D’autant que comme par hasard les principaux soutiens, alliés et collaborateurs de Khalifa Sall au sein du Parti socialiste ont eu maille avec la justice au cours de ces derniers mois. Bamba Fall, le maire de la Médina, qui est considéré généralement comme le principal animateur de la «dissidence Khalifa Sall» est en prison depuis le mois dernier pour «tentative d’assassinat, violences et voie de faits, destruction de biens appartenant à autrui, injures publiques et menaces de mort».

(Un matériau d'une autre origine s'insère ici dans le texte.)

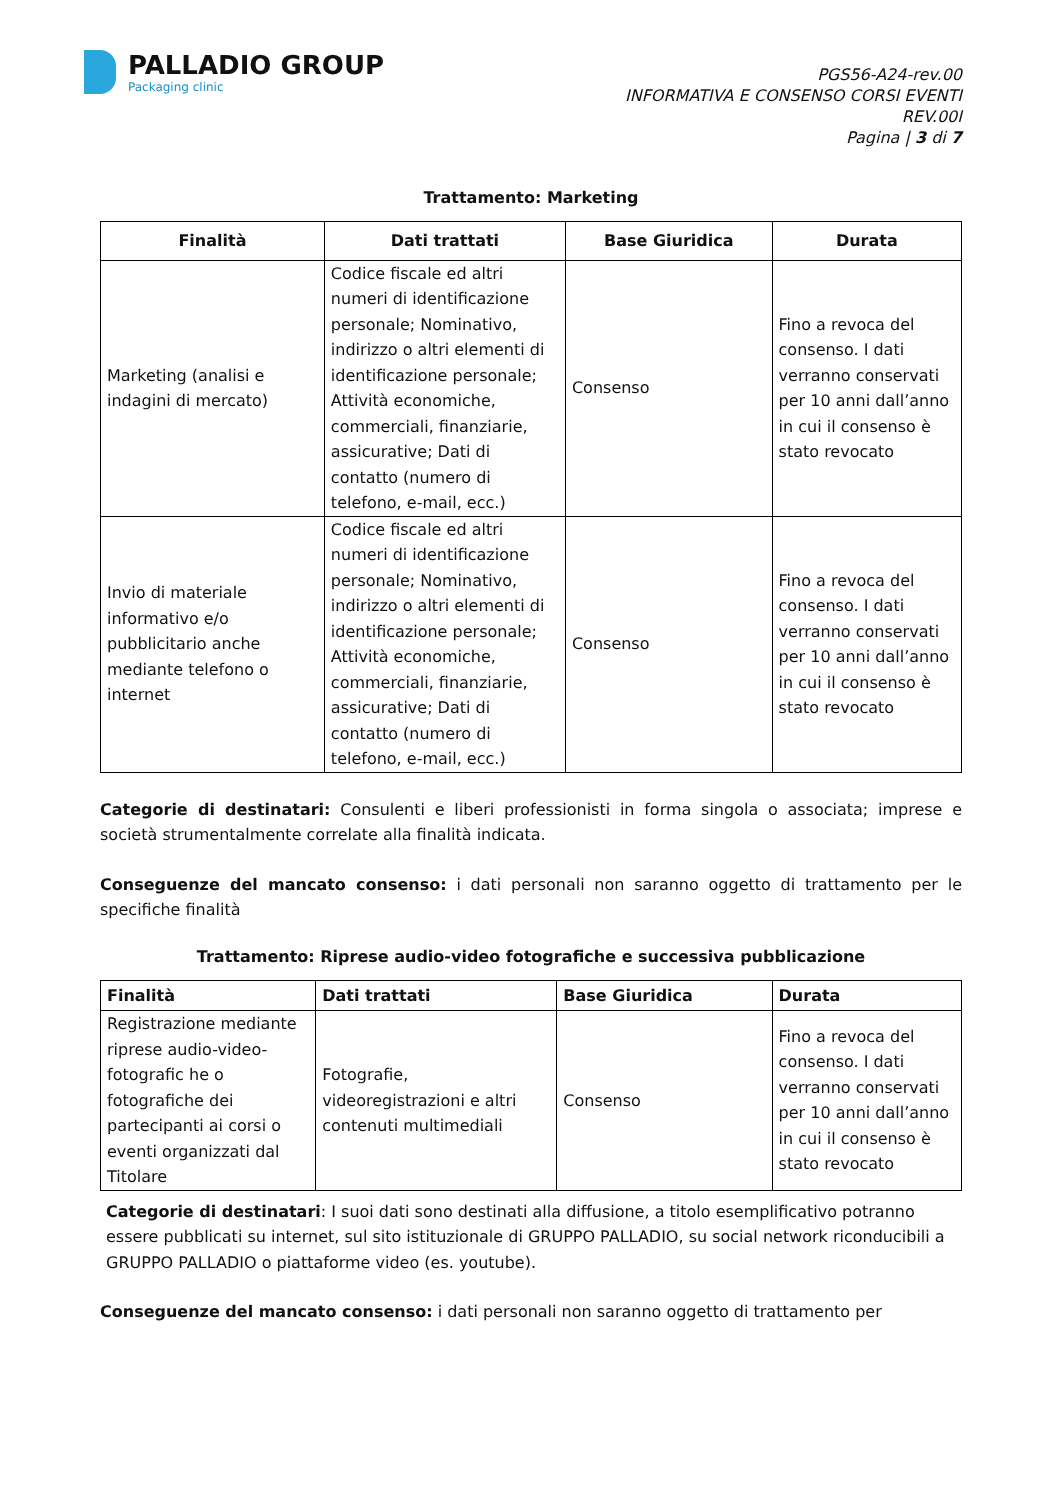PALLADIO GROUP
Packaging clinic
PGS56-A24-rev.00
INFORMATIVA E CONSENSO CORSI EVENTI
REV.00I
Pagina | 3 di 7
Trattamento: Marketing
| Finalità | Dati trattati | Base Giuridica | Durata |
| --- | --- | --- | --- |
| Marketing (analisi e indagini di mercato) | Codice fiscale ed altri numeri di identificazione personale; Nominativo, indirizzo o altri elementi di identificazione personale; Attività economiche, commerciali, finanziarie, assicurative; Dati di contatto (numero di telefono, e-mail, ecc.) | Consenso | Fino a revoca del consenso. I dati verranno conservati per 10 anni dall’anno in cui il consenso è stato revocato |
| Invio di materiale informativo e/o pubblicitario anche mediante telefono o internet | Codice fiscale ed altri numeri di identificazione personale; Nominativo, indirizzo o altri elementi di identificazione personale; Attività economiche, commerciali, finanziarie, assicurative; Dati di contatto (numero di telefono, e-mail, ecc.) | Consenso | Fino a revoca del consenso. I dati verranno conservati per 10 anni dall’anno in cui il consenso è stato revocato |
Categorie di destinatari: Consulenti e liberi professionisti in forma singola o associata; imprese e società strumentalmente correlate alla finalità indicata.
Conseguenze del mancato consenso: i dati personali non saranno oggetto di trattamento per le specifiche finalità
Trattamento: Riprese audio-video fotografiche e successiva pubblicazione
| Finalità | Dati trattati | Base Giuridica | Durata |
| --- | --- | --- | --- |
| Registrazione mediante riprese audio-video-fotografic he o fotografiche dei partecipanti ai corsi o eventi organizzati dal Titolare | Fotografie, videoregistrazioni e altri contenuti multimediali | Consenso | Fino a revoca del consenso. I dati verranno conservati per 10 anni dall’anno in cui il consenso è stato revocato |
Categorie di destinatari: I suoi dati sono destinati alla diffusione, a titolo esemplificativo potranno essere pubblicati su internet, sul sito istituzionale di GRUPPO PALLADIO, su social network riconducibili a GRUPPO PALLADIO o piattaforme video (es. youtube).
Conseguenze del mancato consenso: i dati personali non saranno oggetto di trattamento per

Ces faits se seraient produits à la suite d’une rixe entre les partisans de Khalifa Sall et ceux du Secrétaire général du parti, Ousmane Tanor Dieng. Barthélemy Dias, autre allié de Khalifa Sall au sein du Parti socialiste, s’est vu quant à lui, son immunité parlementaire levée, condamné pour meurtre, dans une affaire survenue en 2011, à la suite de laquelle il avait pourtant été libéré en mai 2012 à l’avènement du Président Macky Sall après quelques mois d’incarcération.
Il est vrai qu’entretemps Monsieur Dias après avoir été élu député et maire dans le cadre de la coalition Bennoo Bokk Yaakaar, s’est ligué avec Khalifa Sall, pour mettre sur pied la coalition Takhawu Dakar qui face à la coalition du Président remportera la plupart des communes de Dakar lors des élections les élections locales de 2014.
C’est assurément une Nuit des Longs Couteaux qui se prépare. Tous ceux, alliés du jour comme vieux frères libéraux, qui menacent la réélection triomphale du Pape de l’Emergence devront être réduits au silence ! Assurément ni la République ni la démocratie de notre pays ne sortiront grandi de cette épreuve.
Il faut même craindre que la paix sociale ne soit menacée puisque des «forces maraboutiques» dont on se souvient encore de la capacité de nuisance se sont d’ores et déjà invités dans l’arène.